東京23区の中古ワンルームマンション中心に不動産投資を展開。現在、37戸の物件を所有し、時価資産額約10億円、年間家賃収入約4000万円の個人投資家・村野博基氏。2人の子どもを育てている村野氏は「子どものマネーリテラシーをどう育てるか」という観点でもユニークな方法を取っていました。お金を使うこと、消費のマネーリテラシーを磨くための方法を村野氏が語ります。
(本記事は、『戦わずして勝つ 不動産投資30の鉄則』より一部抜粋、再編集したものです)
◆子どものマネーリテラシーはどう鍛える?

子どものマネーリテラシーはどう鍛えるべきか? 私の持論はまずは「お金を使う感覚を身につけること」だと思っています。お金は実際に使うことで、自分自身の快・不快が見えてきます。実際にお金を支払ってその対価を得たときに、初めて「支払った対価に見合っているか」を肌感覚として理解できるのではないでしょうか。
もちろん本当の意味では、使う前に自分で「稼いでお金を得る」ことが必要ですが……。義務教育中は子どもが働くのではなく、その時々に経験できることをして欲しい。ですから、村野家では子どもたちが小学生の頃から「年齢×月400円」を毎月おこづかいとして渡すようにしていました。これは、岩下桂子さんの『かしこい子どもを育てるおこづかいトレーニング』(学習研究社刊)の岩下式おこづかいを実践した形です。
◆おこづかい額は年齢×月400円
年齢×月400円の方式だと、6歳ならば月2400円、12歳ならば月4800円、15歳ならば月6000円です。小学生の月のおこづかい平均額は500~1000円くらい、中学生のおこづかいの月額平均は2000~3000円程度です。「周囲の子どもよりもかなり多いのでは?」と思われる方もいるでしょう。しかしポイントは額ではなく、渡したおこづかいを「どう使うか自分で考えて決める」ことです。ですから遊びに行ったときのアトラクション代も、気に入った文房具を購入するのも、外出時の「買い食い」も、お金を出すか出さないかを自分で判断させました。また通常は親が出すのが当たり前であろう給食費も、一部は子どもたちのおこづかいから出させていました。時折「お手伝いをしたら50円」という形で追加のおこづかいもありましたが、基本的には「年齢×月400円」の範疇で子どもたち自身がやりくりをします。
こんな方式を取ったのには、早い内から「何かを得るためには対価を払う必要があること」「自分で主導権を持って決めること」「制限のなかで工夫すること」を理解して欲しかったから。

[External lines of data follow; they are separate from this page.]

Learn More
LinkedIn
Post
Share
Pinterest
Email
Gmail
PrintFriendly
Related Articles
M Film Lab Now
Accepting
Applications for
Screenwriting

そして、「物の値段や価値をどう判断するか」というリテラシーを身に付けて欲しかったためです。
どんな商品やサービスでも、得るためには対価を支払う必要があります。そして、それを購入するか否かを自分以外に決めさせるのは悪手です。自分にとって「何かを買う」のは、同時に「何かを諦めて買えなくなる」ことでもあります。それをまず理解しなければなりません。当然、買えないことは苦痛にもつながります。でも、そのとき他責思考では改善の創意工夫は産まれません。「自分で決断して買った」という主導権を持って行動した経験がどうしても必要なのです。同時に「無駄なものを買ってしまった……」という後悔と、それに対して反省することを早く経験して欲しいとも願っていました。